======== Ausgewählter Abschnitt

Geplant oder pathologisch?
Die Begriffe, zu denen auch der unerfüllte Kinderwunsch gehört, unterscheiden zu können, ist der erste Schritt, die ein Krankenversicherer noch zu lernen hat. Es ist bereits das zweite Mal, dass ich auf dieses Phänomen stoße.
Kinderlos sind meist junge Paare. Die Familienplanung folgt der geplanten Karriere. Kinderlosigkeit ist keine Erkrankung, sondern ein gewollter Zustand. Sind die ersten beruflichen Ziele erreicht, beginnt die Familienplanung. Der Wunsch nach einem Kind gewinnt an Dominanz. Pathologischen Wert erhält der Kinderwunsch erst, wenn er unerfüllt bleibt.
Allgemeine Vertragsbestimmungen (AVB):
In den AVB der Krankenversicherer findet sich Nebenbestimmungen die das Alter und die Partnerschaft der versicherten Person definieren unisono der Hinweis, dass ein Leistungsanspruch nur dann begründet sein kann, wenn eine organisch bedingte Unfruchtbarkeit vorliegt. Eigentlich klar und deutlich, sollte man meinen.
Der Nachweis:
Erbringt ein Versicherter entsprechend der heutigen Möglichkeiten der Medizin den Nachweis, keine organischen Leiden zu haben, gibt es auch keinen Leistungsanspruch. Der Versicherer übernimmt demnach kein Risiko. Ein Leistungsausschluss ist unbegründet.
Der konkrete Fall:
Ein Mandant, der sich im einen Kinderwunschzentrum zum Ausschluss einer organisch begründeten Unfruchtbarkeit untersuchen ließ, erfuhr vom Arzt, dass sowohl er als auch seine Partnerin gesund sind. Die Leistungsgrundlage für eine künstliche Befruchtung läge nachweislich nicht vor. Weshalb zwei auf natürlichem Wege bisher entstandenen Schwangerschaften nicht zur Geburt eines Kindes führten, Hatte keine organischen Begründung. Die Recherchen ergaben, dass eine Vielzahl von Einflüssen während der Schwangerschaft, meist vorübergehender Natur, die Ursache dafür sein könnten. Empirische Erhebungen, dass der Mann Ursache für die nicht erfolgreiche Schwangerschaft sein könnte, gibt es nicht.

================

[Auftrag A]: Zitieren Sie aus dem Text zum unerfüllten Kinderwunsch alles von „Die Begriffe, zu“ bis hinunter zu „dieses Phänomen stoße.“.
[Auftrag B]: Setzen Sie bitte den Text zum unerfüllten Kinderwunsch dort fort, wo er aufhört.

======== Bereitgestellte Daten

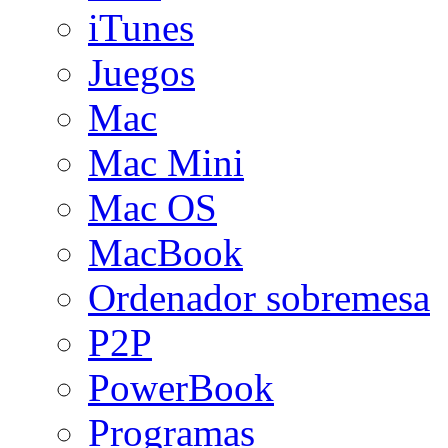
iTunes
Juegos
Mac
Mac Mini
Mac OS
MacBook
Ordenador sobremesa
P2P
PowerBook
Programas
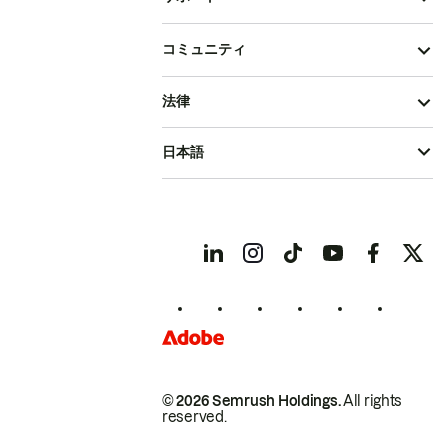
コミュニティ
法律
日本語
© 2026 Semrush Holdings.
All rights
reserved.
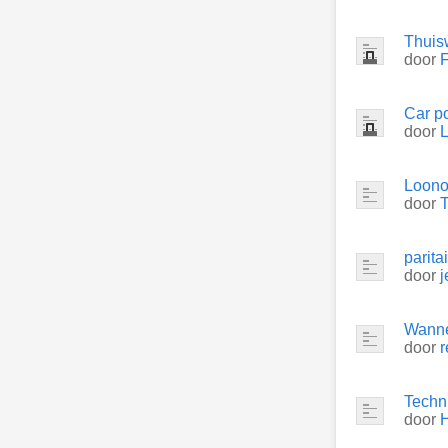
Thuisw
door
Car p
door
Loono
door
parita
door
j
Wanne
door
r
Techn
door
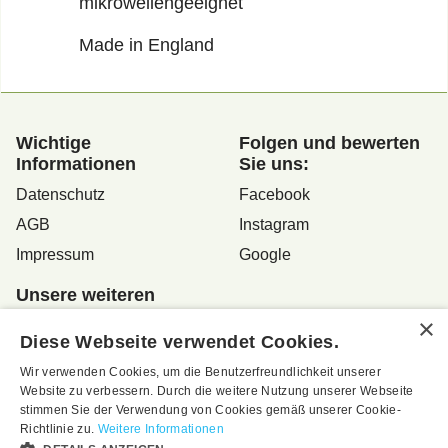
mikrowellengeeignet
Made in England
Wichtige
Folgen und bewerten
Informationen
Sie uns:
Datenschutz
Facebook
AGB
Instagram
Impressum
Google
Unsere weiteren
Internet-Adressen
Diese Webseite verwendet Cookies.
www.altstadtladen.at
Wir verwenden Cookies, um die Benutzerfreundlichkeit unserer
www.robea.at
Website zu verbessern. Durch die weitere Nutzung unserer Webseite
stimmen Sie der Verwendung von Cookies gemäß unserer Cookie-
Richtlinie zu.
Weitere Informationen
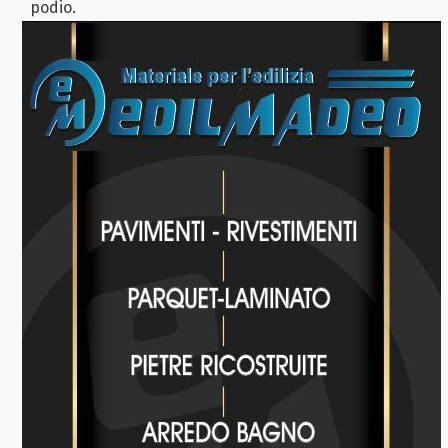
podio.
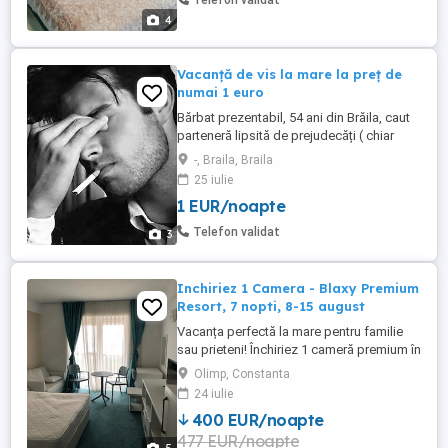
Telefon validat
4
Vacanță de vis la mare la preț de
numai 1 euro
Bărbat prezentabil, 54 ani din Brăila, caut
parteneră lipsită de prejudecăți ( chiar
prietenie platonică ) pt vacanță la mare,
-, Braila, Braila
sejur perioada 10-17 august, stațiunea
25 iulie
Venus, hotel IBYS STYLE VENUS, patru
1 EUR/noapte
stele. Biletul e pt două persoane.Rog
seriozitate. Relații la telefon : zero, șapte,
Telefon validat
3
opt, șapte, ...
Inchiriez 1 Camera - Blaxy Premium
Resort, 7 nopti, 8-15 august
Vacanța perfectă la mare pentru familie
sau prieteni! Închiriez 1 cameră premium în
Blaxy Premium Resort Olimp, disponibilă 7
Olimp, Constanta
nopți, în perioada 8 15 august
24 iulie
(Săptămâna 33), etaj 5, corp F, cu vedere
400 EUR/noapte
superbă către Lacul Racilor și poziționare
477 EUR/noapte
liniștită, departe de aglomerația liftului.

================

[Ergebnis A]:
Die Begriffe, zu denen auch der unerfüllte Kinderwunsch gehört, unterscheiden zu können, ist der erste Schritt, die ein Krankenversicherer noch zu lernen hat. Es ist bereits das zweite Mal, dass ich auf dieses Phänomen stoße.

[Ergebnis B]:
Der Versicherer:
Zitat:
(..)Neben der reinen medizinischen Betrachtung müssen auch die Erfahrungen aus der täglichen Praxis in die Risikobewertung einfließen. Selbst wenn die letzten beiden Spermiogramme keine negativen Befund gebracht haben so kann sich dies jederzeit ändern. Die XXXXXXXX muss entscheiden ob sie das Risiko der Sterilitäts- und Kinderwunschbehandlung in das Versichertenkollektiv ohne Einschränkung aufnimmt oder nicht. Dabei erfolgt ist nicht nur eine Betrachtung der aktuell vorliegenden Situation sondern ein Betrachtung des Risikos über die gesamte Versicherungsdauer unter Berücksichtigung möglicher Entwicklungen.(..)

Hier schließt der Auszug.